(WORK ORDER A)
Translate this sentence from the editorial on the Palm Beach County Sheriff's Office media policy into Spanish: "The Palm Beach County Sheriff’s Office refuses to release arrest reports, telling members of the media to contact and pay the court clerk’s office — an office in the midst of a massive electronic records upgrade."
(WORK ORDER B)
For each statement, say whether it agrees with the editorial on the Palm Beach County Sheriff's Office media policy. Answer yes or no, and quote the deciding words from the editorial. (i) The editorial says the sheriff's office media policy may violate Florida's Sunshine Law. (ii) The editorial claims that Sheriff Ric Bradshaw personally drafted the media policy. (iii) The editorial describes the clerk's office as responsible for managing every civil and criminal case in Palm Beach County.
(WORK ORDER C)
Write the next part of the editorial on the Palm Beach County Sheriff's Office media policy, picking up after its final sentence.

(EXCERPT PROVIDED)
..........
OUR VIEW: PBSO'S Media Policy Makes Sheriff Ric Bradshaw Look Bad

Rick Bradshaw

We are calling on Palm Beach County Sheriff Ric Bradshaw to modernize his media policy and to comply with what we believe to be correct interpretation of Florida Statute 119.

BOCA RATON, FL (BocaNewsNow.com) — The Palm Beach County Sheriff’s Office media policy is completely incompatible with modern media and quite possibly a violation of Florida’s Sunshine Law. It often makes PBSO look like a secretive operation — unnecessarily hiding arrest and incident information — drawing comparisons to the police handling of the media in Ferguson, MO.

We are calling on Sherif Ric Bradshaw — who we appreciate may be unaware of the policies being carried out by his underlings — to make expeditious and dramatic improvements.

The Palm Beach County Sheriff’s Office refuses to release arrest reports, telling members of the media to contact and pay the court clerk’s office — an office in the midst of a massive electronic records upgrade. The clerk’s office, responsible for the management of every civil and criminal case in Palm Beach County, has more important things to do than field media requests for police information — information that should be coming from the police.
..........
(RECORD EXCERPTS)
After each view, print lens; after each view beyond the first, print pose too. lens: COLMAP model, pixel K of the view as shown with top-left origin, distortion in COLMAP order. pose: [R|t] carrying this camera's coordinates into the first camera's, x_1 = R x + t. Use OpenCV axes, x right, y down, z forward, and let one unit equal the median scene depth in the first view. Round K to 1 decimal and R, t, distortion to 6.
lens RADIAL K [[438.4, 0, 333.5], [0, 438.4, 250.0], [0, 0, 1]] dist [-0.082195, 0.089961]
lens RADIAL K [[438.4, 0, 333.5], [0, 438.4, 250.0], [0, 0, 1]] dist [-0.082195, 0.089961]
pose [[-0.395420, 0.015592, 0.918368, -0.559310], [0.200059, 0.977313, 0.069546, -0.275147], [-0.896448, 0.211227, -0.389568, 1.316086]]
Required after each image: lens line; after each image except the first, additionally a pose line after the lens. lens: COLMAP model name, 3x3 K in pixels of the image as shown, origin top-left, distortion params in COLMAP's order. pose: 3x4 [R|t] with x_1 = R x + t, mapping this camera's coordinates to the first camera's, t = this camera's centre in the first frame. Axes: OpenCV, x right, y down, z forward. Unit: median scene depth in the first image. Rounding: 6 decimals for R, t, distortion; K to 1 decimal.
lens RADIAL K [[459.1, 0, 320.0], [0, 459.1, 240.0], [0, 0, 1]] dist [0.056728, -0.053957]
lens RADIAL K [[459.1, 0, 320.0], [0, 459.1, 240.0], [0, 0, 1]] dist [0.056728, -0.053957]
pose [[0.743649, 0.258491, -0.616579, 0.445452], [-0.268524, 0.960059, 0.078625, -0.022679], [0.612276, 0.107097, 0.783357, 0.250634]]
..........
(RESULT A)
La Oficina del Sheriff del Condado de Palm Beach se niega a divulgar los informes de arresto y les indica a los miembros de los medios que se comuniquen con la oficina del secretario del tribunal y le paguen, una oficina que se encuentra en medio de una enorme actualización de sus registros electrónicos.

(RESULT B)
(i) Yes: "quite possibly a violation of Florida’s Sunshine Law."
(ii) No: "who we appreciate may be unaware of the policies being carried out by his underlings."
(iii) Yes: "responsible for the management of every civil and criminal case in Palm Beach County."

(RESULT C)
PBSO also refers media to a private company’s website: “CrimeMapping.com” to learn about incidents in specific areas of the county. The outsourcing of police records for public consumption is a violation of Florida Statute 119.01.C:

(c) An agency may not enter into a contract for the creation or maintenance of a public records database if that contract impairs the ability of the public to inspect or copy the public records of the agency, including public records that are online or stored in an electronic recordkeeping system used by the agency.

PBSO refuses to issue a daily or weekly blotter of incidents, police calls and dispositions. BocaNewsNow.com’s repeated requests to inspect original records — in compliance with Statute 119 — have repeatedly been denied.

Police departments throughout South Florida, including Boca Raton, Delray Beach and Boynton Beach release information upon request concerning arrests, incidents and police calls in their jurisdiction. Boca Raton issues an almost daily “blotter” listing everything officers did while on duty. Boynton actively lists incidents on Facebook. The Broward County Sheriff’s Office issues instant updates for major events.

These departments are the model of modern media relations.

But the actions of Boca, Boynton, Delray and BSO make PBSO look like a secret society.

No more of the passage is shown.